[im] Whose Land, Their Art?

Allan Siegel siegel.allan at upcmail.hu
Sun Dec 27 11:15:58 CET 2020


  Whose Land, Their Art?
  <https://artmargins.com/whose-land-their-art-debates-over-the-tendencies-exhibition-series-1980-81/?utm_source=ARTMargins+Update+Newsletter&utm_campaign=e4884ece95-EMAIL_CAMPAIGN_2019_05_17_02_48_COPY_01&utm_medium=email&utm_term=0_55fd54411b-e4884ece95-127993906>Debates
  over the Tendencies Exhibition Series (1980–81)

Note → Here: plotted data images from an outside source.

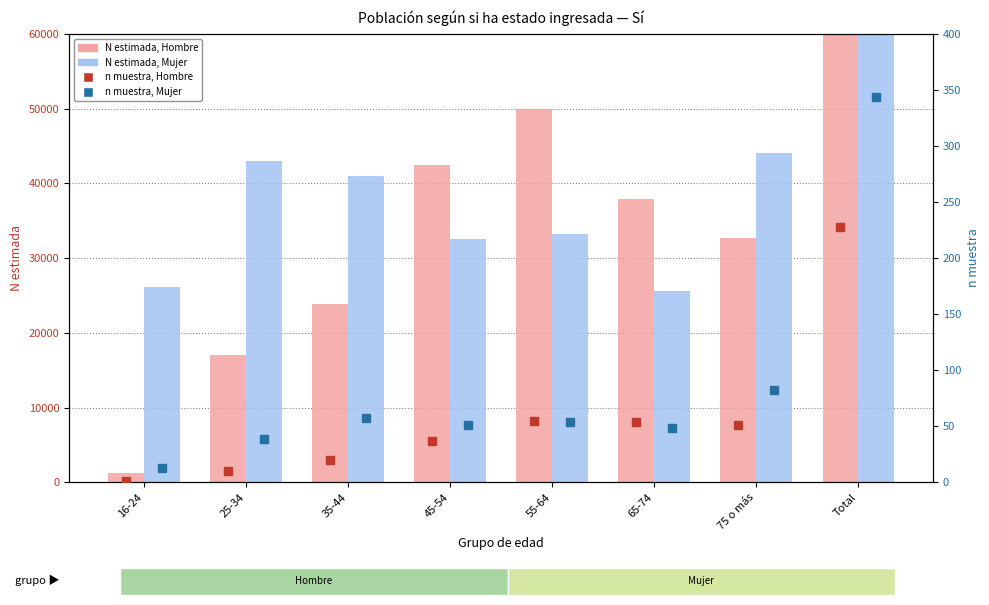

Is the value of Mujer n muestra at 35-44 greater than the value of Mujer N estimada at 55-64?

No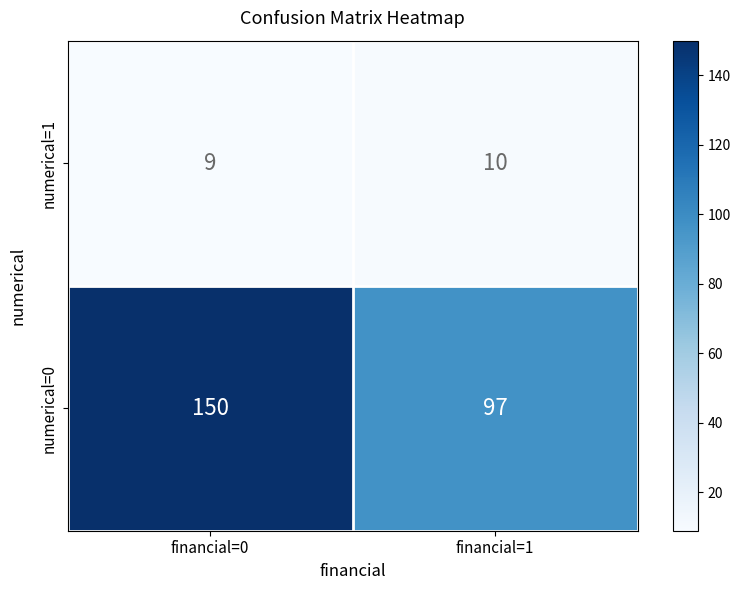

List the series in order of their peak value, highest first.

numerical=0, numerical=1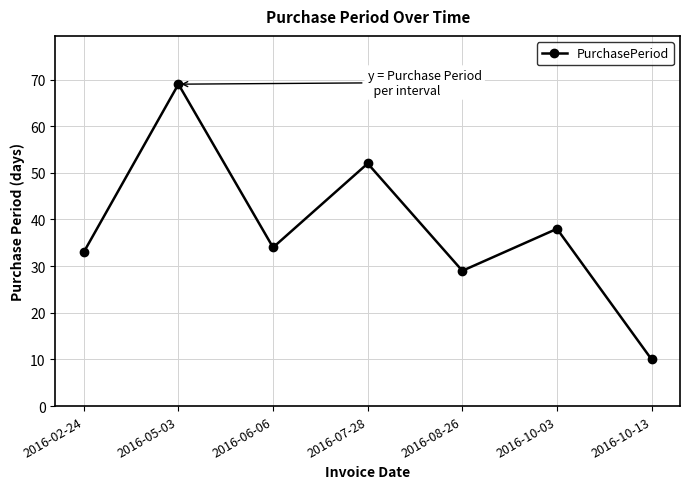

Which category has the highest value across all series?

2016-05-03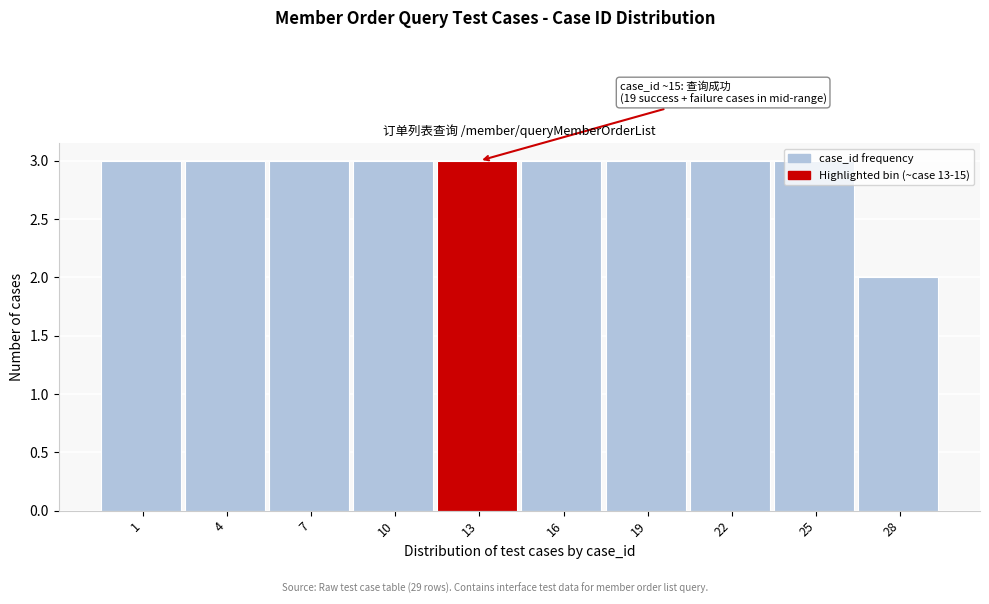

Which has a higher value, 10 or 28?

10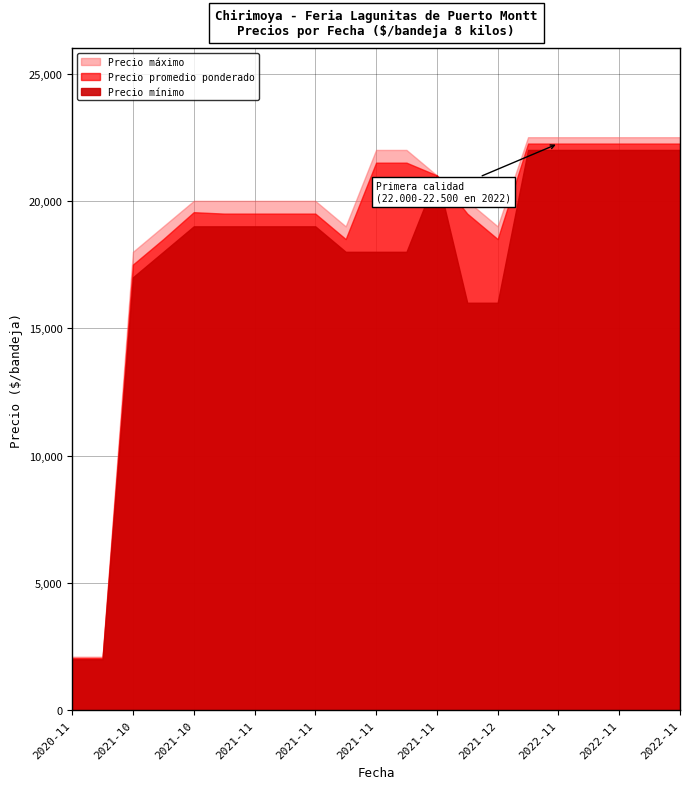

True or false: Precio mínimo and Precio máximo intersect in this chart.

False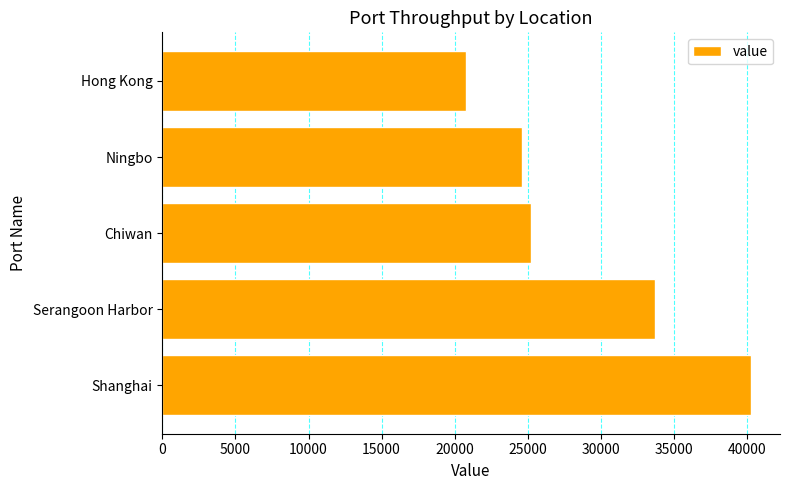

List the labels in order of value, largest first.

Shanghai, Serangoon Harbor, Chiwan, Ningbo, Hong Kong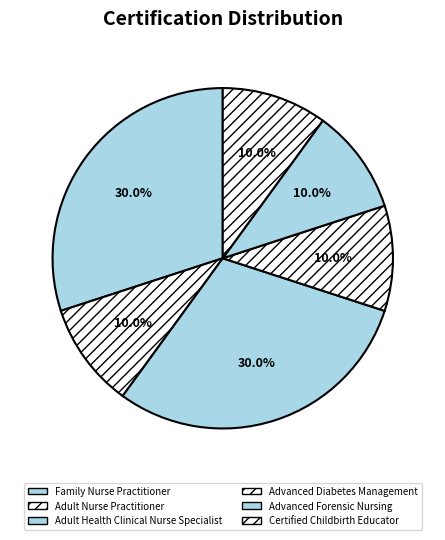

What is the change in value from Family Nurse Practitioner to Advanced Diabetes Management?

-2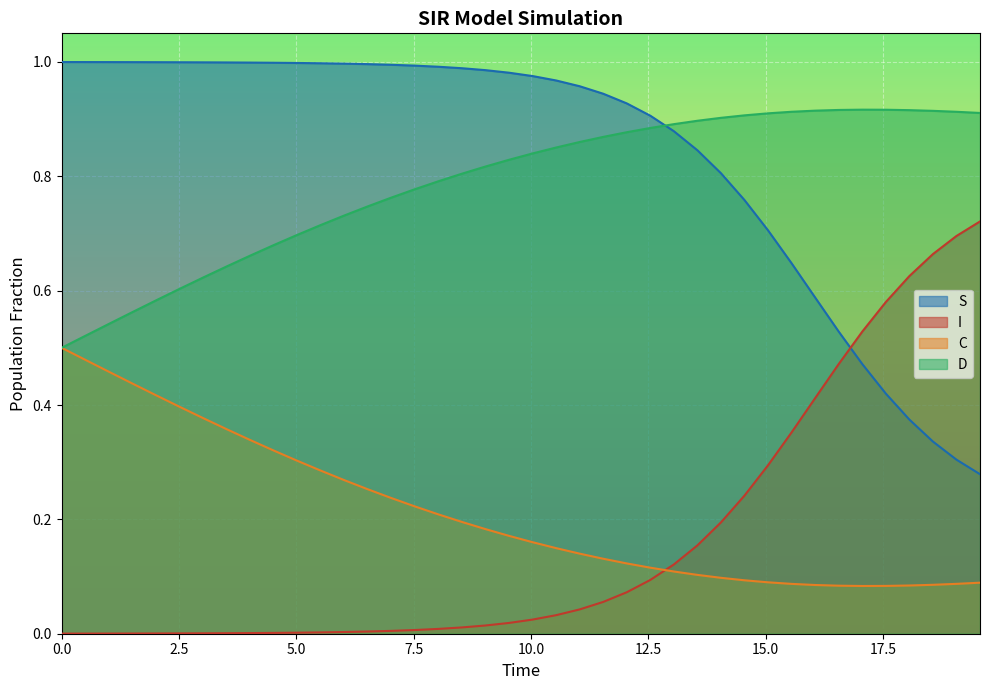

Which series has the largest total across all categories?

S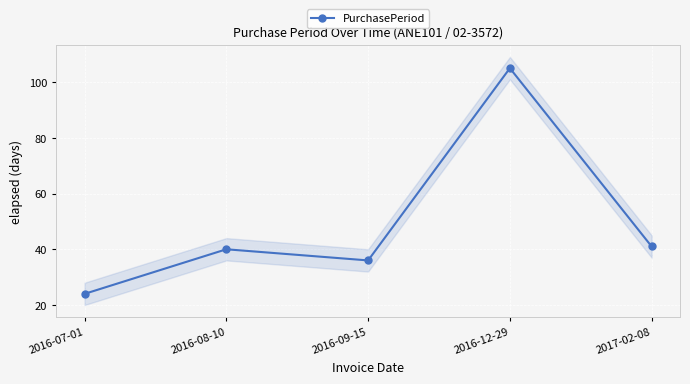

What is the difference between the values at 2016-08-10 and 2016-09-15?

4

by Kristóf Nagy · Published 10/19/2020

*Money and Morals Then and Now *

While at first glance the Artists’ Unions seem to be fossils of Eastern 
Europe’s state-socialist past, in fact they are still living with us, in 
several ways. First of all, they persist in the dream of a political 
utopia: after the short /belle époque/ of welfare states, the current 
precarization of the cultural sector—especially affected by the COVID-19 
crisis—provokes debates on the possibility of cultural workers’ 
unionization even in Eastern Europe. Secondly, while new institutions 
emerged after the political transition of 1989, the Artists’ Unions did 
not completely lose their importance as integrators of cultural 
producers, or as interfaces between those producers and the state. Even 
more importantly, new institutions, such as the Hungarian Academy of 
Arts, established in 2011, often follow the centralizing and 
institutionalizing model of the socialist Artists’ Unions.